Jedes hochwertige Mainboard hat auch meistens von Haus aus MOSFET Kühler verbaut, einige jedoch nicht, unter anderem meins und evtl. auch das von ExX. 
Kein MOSFET Kühler und trotzdem OC-Möglichkeiten beisst sich zwar, aber es wird hergestellt.
Natürlich gehen die Meinungen ausnander, was SpaWa's verkraften jedoch bin ich der Meinung 'Je kühler, je besser'.


----------



## >ExX< (13. März 2013)

*AW: spannungswandler auf mainboard kühlen*

@xpSyk: ne, ich glaub das bringt nicht so viel, den einfach umzudrehen^^

@jumpel: das trifft sich ja gut

meinst du die Enzotech kühlerchen die ich verlinkt habe sind ok?
oder soll ich mir auch irgendwie so einen kühlblock kaufen und draufpappen?


----------



## jumpel (13. März 2013)

*AW: spannungswandler auf mainboard kühlen*

naja wie du ja gelesen hast, ist 'draufpappen' halt so ne Sache.
Wenn du kleben willst, dann würd ich die enzo's nehmen, die sind schön leicht und der Kleber muss nicht allzu viel halten. Allerdings wirst du mit der Temperatur natürlich nicht so weit runterkommen wie mit großen Kühlern. 
Auf jeden Fall sollten sie besser als garnichts sein.

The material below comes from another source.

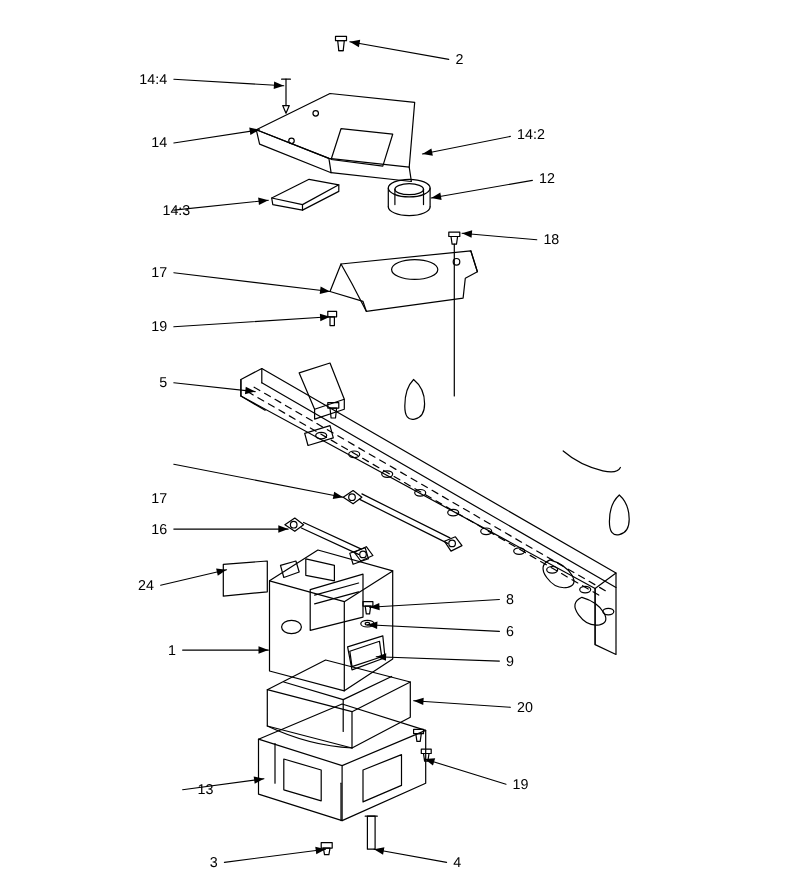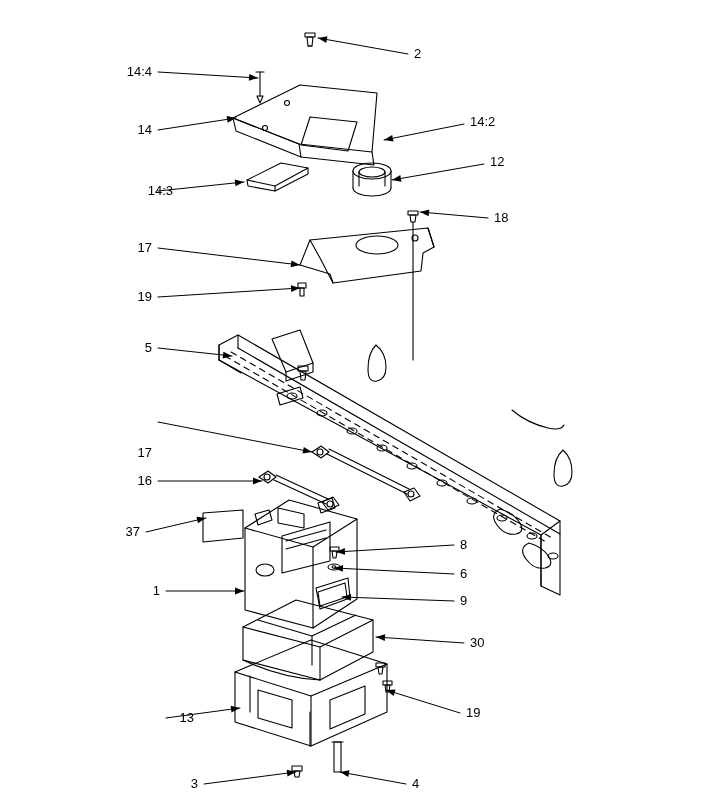"37" div.callout-label { text: 37 -> 24 }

Für meinen "Riesenkühler" hätte ich wohl richtigen Wärmeleitkleber benötigt den man vermischen muss. Das bringt natürlich den Nachteil mit sich dass der dann wirklich bombenfest hält und man den Kühler wohl nichtmehr ohne Gefahr abnehmen kann.


----------



## >ExX< (13. März 2013)

*AW: spannungswandler auf mainboard kühlen*

ja, habe gerade kühler + wärmeleitkleber gekauft, sowie 3 kleine 40mm lüfter 

Zalman VGA FET Heatsink for ATI Readon HD4870, ZM-RHS70: Amazon.de: Computer & Zubehör
habe die letzten beiden ergattert 

Arctic Silver Alumina Wärmeleitkleber - 5 Gramm Set: Amazon.de: Computer & Zubehör
den kleber, damits auch nie wieder abgeht 

http://www.amazon.de/Noiseblocker-B...1_1?s=computers&ie=UTF8&qid=1363212023&sr=1-1
sowie 3 davon, 2 für die Spawa´s und 1 für die Northbridge


----------



## >ExX< (15. März 2013)

*AW: spannungswandler auf mainboard kühlen*

Hier sind die bearbeiteten Zalman ZM-RHS70

habe außen die Nasen für die Pushpins abgesägt und etwas abgepfeilt.

Weil der Boden unten leider nicht plan war musste ich den auch noch plan pfeilen.

Eigentlich ganz gut geworden, dann muss ich nur noch auf den Wärmeleitkleber warten, der müsste morgen kommen


----------